**The problem**
An exact transcript of all the records is required, with nothing left out.

[Collected data]
---
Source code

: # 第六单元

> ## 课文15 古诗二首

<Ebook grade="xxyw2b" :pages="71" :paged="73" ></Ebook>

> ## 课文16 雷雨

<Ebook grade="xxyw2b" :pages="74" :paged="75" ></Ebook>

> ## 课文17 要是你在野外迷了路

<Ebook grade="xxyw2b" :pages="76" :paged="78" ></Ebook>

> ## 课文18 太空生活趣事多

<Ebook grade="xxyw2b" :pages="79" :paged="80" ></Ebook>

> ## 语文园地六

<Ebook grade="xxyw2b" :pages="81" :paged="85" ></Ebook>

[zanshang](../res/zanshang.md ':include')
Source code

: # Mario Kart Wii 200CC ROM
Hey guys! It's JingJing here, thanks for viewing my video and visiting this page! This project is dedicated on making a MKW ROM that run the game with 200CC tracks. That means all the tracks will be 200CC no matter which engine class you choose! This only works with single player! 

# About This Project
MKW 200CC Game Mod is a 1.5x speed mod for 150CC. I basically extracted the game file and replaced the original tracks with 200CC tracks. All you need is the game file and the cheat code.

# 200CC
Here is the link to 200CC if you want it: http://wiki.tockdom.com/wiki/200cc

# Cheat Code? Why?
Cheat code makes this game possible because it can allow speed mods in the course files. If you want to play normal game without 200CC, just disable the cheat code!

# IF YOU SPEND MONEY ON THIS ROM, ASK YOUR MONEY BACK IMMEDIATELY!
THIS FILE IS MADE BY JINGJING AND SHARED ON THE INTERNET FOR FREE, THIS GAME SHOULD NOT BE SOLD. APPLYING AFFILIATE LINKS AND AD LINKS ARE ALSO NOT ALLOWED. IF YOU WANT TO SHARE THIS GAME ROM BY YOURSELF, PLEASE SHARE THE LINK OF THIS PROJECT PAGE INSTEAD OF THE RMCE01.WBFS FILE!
---
**The completed task**
Source code

: # 第六单元

> ## 课文15 古诗二首

<Ebook grade="xxyw2b" :pages="71" :paged="73" ></Ebook>

> ## 课文16 雷雨

<Ebook grade="xxyw2b" :pages="74" :paged="75" ></Ebook>

> ## 课文17 要是你在野外迷了路

<Ebook grade="xxyw2b" :pages="76" :paged="78" ></Ebook>

> ## 课文18 太空生活趣事多

<Ebook grade="xxyw2b" :pages="79" :paged="80" ></Ebook>

> ## 语文园地六

<Ebook grade="xxyw2b" :pages="81" :paged="85" ></Ebook>

[zanshang](../res/zanshang.md ':include')
Source code

: # Mario Kart Wii 200CC ROM
Hey guys! It's JingJing here, thanks for viewing my video and visiting this page! This project is dedicated on making a MKW ROM that run the game with 200CC tracks. That means all the tracks will be 200CC no matter which engine class you choose! This only works with single player! 

# About This Project
MKW 200CC Game Mod is a 1.5x speed mod for 150CC. I basically extracted the game file and replaced the original tracks with 200CC tracks. All you need is the game file and the cheat code.

# 200CC
Here is the link to 200CC if you want it: http://wiki.tockdom.com/wiki/200cc

# Cheat Code? Why?
Cheat code makes this game possible because it can allow speed mods in the course files. If you want to play normal game without 200CC, just disable the cheat code!

# IF YOU SPEND MONEY ON THIS ROM, ASK YOUR MONEY BACK IMMEDIATELY!
THIS FILE IS MADE BY JINGJING AND SHARED ON THE INTERNET FOR FREE, THIS GAME SHOULD NOT BE SOLD. APPLYING AFFILIATE LINKS AND AD LINKS ARE ALSO NOT ALLOWED. IF YOU WANT TO SHARE THIS GAME ROM BY YOURSELF, PLEASE SHARE THE LINK OF THIS PROJECT PAGE INSTEAD OF THE RMCE01.WBFS FILE!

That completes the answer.